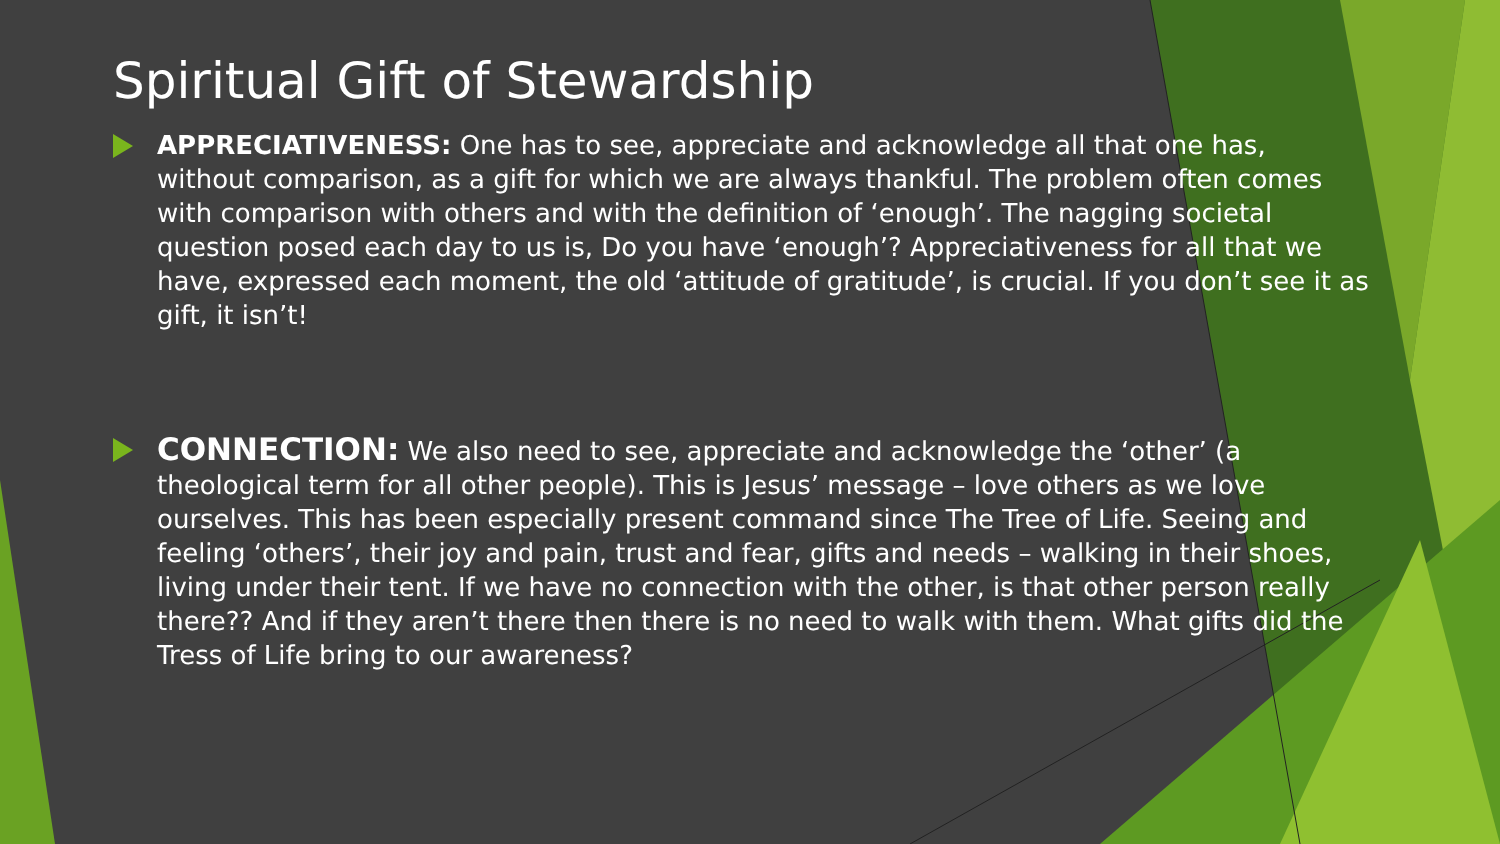Spiritual Gift of Stewardship
APPRECIATIVENESS: One has to see, appreciate and acknowledge all that one has, without comparison, as a gift for which we are always thankful. The problem often comes with comparison with others and with the definition of ‘enough’. The nagging societal question posed each day to us is, Do you have ‘enough’? Appreciativeness for all that we have, expressed each moment, the old ‘attitude of gratitude’, is crucial. If you don’t see it as gift, it isn’t!
CONNECTION: We also need to see, appreciate and acknowledge the ‘other’ (a theological term for all other people). This is Jesus’ message – love others as we love ourselves. This has been especially present command since The Tree of Life. Seeing and feeling ‘others’, their joy and pain, trust and fear, gifts and needs – walking in their shoes, living under their tent. If we have no connection with the other, is that other person really there?? And if they aren’t there then there is no need to walk with them. What gifts did the Tress of Life bring to our awareness?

* About this exercise:
Only these lines should appear in the reply: the one containing "APPRECIATIVENESS: One has", the last line of the data, and all lines between them, each copied exactly.

* Exercise answer:
APPRECIATIVENESS: One has to see, appreciate and acknowledge all that one has, without comparison, as a gift for which we are always thankful. The problem often comes with comparison with others and with the definition of ‘enough’. The nagging societal question posed each day to us is, Do you have ‘enough’? Appreciativeness for all that we have, expressed each moment, the old ‘attitude of gratitude’, is crucial. If you don’t see it as gift, it isn’t!
CONNECTION: We also need to see, appreciate and acknowledge the ‘other’ (a theological term for all other people). This is Jesus’ message – love others as we love ourselves. This has been especially present command since The Tree of Life. Seeing and feeling ‘others’, their joy and pain, trust and fear, gifts and needs – walking in their shoes, living under their tent. If we have no connection with the other, is that other person really there?? And if they aren’t there then there is no need to walk with them. What gifts did the Tress of Life bring to our awareness?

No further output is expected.